Voice is billed per second in KES from the moment the call connects, not rounded up to a full minute. Inbound is free (KES 0); outbound bills at KES 3.00/min (KES 0.05/sec). So a 40-second outbound ETA call costs about KES 2.00. See /pricing for the source of truth.
The Gemini (or other LLM) usage is billed separately by Google on your own bill; Sautikit only meters the telephony leg. Streaming audio through an LLM does not change Sautikit's per-second voice rate.
How does the agent know which shipment the caller means?
Two ways: the caller reads a tracking id, or your trackShipment tool falls back to the caller's From number to find their most recent delivery. You can pre-load that lookup in the /voice webhook using req.body.From and pass it into the session via openMetadata.

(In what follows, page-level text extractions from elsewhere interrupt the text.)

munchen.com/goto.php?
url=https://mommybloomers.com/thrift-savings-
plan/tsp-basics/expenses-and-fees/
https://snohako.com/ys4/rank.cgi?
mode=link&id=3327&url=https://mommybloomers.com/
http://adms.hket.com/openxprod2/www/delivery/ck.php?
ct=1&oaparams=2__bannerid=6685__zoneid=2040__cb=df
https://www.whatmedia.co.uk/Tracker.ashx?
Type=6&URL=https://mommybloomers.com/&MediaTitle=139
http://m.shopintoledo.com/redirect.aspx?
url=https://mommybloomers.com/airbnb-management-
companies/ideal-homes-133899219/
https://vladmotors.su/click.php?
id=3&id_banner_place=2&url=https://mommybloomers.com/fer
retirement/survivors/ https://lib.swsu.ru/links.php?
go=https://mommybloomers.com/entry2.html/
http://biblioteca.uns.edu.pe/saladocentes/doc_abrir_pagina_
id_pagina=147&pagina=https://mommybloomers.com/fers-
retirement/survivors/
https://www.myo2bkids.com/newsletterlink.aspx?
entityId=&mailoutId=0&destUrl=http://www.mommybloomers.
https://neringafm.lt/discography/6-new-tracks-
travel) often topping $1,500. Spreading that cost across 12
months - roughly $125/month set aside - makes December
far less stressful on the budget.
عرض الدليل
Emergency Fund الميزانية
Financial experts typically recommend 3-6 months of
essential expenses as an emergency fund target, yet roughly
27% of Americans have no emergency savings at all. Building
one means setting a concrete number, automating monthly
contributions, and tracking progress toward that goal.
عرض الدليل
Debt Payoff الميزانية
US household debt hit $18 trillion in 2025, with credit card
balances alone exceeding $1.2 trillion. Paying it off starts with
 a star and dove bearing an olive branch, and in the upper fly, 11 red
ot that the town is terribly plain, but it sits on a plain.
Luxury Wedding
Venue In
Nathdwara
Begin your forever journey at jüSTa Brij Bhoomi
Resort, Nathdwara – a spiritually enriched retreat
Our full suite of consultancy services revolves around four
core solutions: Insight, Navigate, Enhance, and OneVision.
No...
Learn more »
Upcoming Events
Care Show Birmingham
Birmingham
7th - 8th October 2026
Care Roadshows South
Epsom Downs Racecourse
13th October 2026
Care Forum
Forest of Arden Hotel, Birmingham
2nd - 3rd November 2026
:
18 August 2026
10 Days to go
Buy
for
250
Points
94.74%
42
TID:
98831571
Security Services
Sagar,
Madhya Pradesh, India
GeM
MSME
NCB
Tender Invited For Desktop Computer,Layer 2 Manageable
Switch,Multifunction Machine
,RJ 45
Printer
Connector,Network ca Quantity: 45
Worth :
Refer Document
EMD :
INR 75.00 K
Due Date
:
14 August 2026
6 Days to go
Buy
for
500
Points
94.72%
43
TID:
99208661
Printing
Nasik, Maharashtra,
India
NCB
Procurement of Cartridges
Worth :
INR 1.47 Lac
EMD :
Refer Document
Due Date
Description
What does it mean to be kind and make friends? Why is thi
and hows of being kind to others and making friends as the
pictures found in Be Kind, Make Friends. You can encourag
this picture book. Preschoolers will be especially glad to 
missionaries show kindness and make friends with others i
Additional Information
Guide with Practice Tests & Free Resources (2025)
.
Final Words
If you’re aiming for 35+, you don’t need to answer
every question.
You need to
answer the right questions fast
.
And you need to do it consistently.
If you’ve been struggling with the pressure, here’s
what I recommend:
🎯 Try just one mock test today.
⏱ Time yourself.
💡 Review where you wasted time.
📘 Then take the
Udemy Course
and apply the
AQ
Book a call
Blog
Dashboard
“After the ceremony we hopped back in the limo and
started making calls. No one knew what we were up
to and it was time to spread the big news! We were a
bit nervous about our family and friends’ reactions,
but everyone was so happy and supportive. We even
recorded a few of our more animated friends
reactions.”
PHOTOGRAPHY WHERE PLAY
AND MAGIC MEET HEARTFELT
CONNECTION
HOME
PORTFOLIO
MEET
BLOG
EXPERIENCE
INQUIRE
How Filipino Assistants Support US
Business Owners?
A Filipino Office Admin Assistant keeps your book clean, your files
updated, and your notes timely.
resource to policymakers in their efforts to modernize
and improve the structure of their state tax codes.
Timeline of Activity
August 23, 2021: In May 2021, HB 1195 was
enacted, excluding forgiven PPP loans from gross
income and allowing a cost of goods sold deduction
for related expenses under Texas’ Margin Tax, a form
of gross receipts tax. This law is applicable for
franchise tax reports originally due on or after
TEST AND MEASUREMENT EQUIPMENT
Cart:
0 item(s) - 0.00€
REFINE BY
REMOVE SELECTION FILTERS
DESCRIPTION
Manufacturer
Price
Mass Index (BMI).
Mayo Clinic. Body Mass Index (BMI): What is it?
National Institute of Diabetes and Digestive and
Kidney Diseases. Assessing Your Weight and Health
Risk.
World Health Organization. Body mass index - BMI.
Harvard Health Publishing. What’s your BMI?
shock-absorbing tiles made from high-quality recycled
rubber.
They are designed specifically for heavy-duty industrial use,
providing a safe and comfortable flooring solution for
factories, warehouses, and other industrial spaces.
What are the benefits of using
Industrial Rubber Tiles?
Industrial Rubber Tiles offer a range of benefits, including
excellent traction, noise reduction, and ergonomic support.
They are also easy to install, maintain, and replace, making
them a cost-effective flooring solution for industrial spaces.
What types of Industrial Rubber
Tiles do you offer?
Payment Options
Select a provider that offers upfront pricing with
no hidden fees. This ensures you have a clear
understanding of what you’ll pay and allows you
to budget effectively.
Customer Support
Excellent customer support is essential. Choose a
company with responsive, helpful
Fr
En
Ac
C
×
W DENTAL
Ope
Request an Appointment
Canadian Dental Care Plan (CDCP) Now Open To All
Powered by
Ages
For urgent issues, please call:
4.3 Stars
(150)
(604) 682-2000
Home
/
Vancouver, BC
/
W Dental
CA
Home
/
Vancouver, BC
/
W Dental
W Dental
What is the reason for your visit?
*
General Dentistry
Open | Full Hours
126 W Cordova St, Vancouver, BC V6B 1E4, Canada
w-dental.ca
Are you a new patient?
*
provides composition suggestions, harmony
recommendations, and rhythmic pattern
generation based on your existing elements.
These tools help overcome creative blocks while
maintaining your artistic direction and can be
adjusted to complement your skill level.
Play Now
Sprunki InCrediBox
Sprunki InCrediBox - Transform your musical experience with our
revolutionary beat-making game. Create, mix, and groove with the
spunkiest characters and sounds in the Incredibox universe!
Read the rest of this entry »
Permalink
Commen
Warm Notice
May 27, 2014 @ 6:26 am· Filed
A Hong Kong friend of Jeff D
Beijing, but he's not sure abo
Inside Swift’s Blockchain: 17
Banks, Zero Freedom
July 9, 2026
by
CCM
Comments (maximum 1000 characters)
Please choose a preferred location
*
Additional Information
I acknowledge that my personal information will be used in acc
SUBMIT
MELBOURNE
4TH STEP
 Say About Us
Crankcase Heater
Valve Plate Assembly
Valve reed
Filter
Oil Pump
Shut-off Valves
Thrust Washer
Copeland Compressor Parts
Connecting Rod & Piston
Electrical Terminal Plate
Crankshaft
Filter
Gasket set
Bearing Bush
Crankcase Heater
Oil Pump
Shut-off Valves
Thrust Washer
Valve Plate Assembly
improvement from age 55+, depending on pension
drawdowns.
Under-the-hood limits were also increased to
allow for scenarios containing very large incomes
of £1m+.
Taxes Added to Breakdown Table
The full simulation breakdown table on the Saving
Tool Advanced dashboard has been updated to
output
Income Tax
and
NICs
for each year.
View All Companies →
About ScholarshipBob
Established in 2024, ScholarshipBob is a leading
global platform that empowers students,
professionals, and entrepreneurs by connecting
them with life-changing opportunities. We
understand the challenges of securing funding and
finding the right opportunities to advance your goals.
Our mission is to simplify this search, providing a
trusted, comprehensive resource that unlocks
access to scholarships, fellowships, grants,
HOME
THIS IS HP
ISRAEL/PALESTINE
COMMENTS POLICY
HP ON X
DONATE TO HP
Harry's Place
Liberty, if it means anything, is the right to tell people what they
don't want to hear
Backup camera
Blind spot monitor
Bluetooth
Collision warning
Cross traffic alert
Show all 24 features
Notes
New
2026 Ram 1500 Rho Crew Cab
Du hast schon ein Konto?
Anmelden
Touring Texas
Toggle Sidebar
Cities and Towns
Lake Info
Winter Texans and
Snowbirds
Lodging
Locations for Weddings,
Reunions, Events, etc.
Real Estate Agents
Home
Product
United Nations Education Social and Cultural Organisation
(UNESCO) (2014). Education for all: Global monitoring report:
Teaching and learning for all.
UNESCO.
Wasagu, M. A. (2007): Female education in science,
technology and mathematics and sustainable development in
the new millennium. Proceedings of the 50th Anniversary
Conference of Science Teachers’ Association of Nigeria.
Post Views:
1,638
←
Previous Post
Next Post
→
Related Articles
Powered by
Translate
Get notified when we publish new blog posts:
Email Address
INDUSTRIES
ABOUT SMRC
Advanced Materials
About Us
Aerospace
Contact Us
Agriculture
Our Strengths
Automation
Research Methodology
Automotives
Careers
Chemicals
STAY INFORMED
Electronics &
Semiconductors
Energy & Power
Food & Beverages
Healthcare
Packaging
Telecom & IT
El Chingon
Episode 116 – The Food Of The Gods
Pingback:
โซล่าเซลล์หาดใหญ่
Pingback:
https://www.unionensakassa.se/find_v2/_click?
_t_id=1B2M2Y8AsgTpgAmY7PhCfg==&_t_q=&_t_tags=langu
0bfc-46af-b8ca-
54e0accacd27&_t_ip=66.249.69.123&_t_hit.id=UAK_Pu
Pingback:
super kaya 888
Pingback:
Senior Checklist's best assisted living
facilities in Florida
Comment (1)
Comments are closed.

Do inbound and outbound need different code?
No. Outbound differs only in the trigger (POST /v1/calls). On answer, both directions fetch the same routing_url, return the same <Stream>, and run the same bridge and tools.
Why must the WebSocket accept the audio.drachtio.org subprotocol?
Sautikit negotiates that subprotocol when it opens the socket. If your ws server does not offer it back during the handshake, the connection is refused and no audio flows. Confirm it in your handleProtocols callback.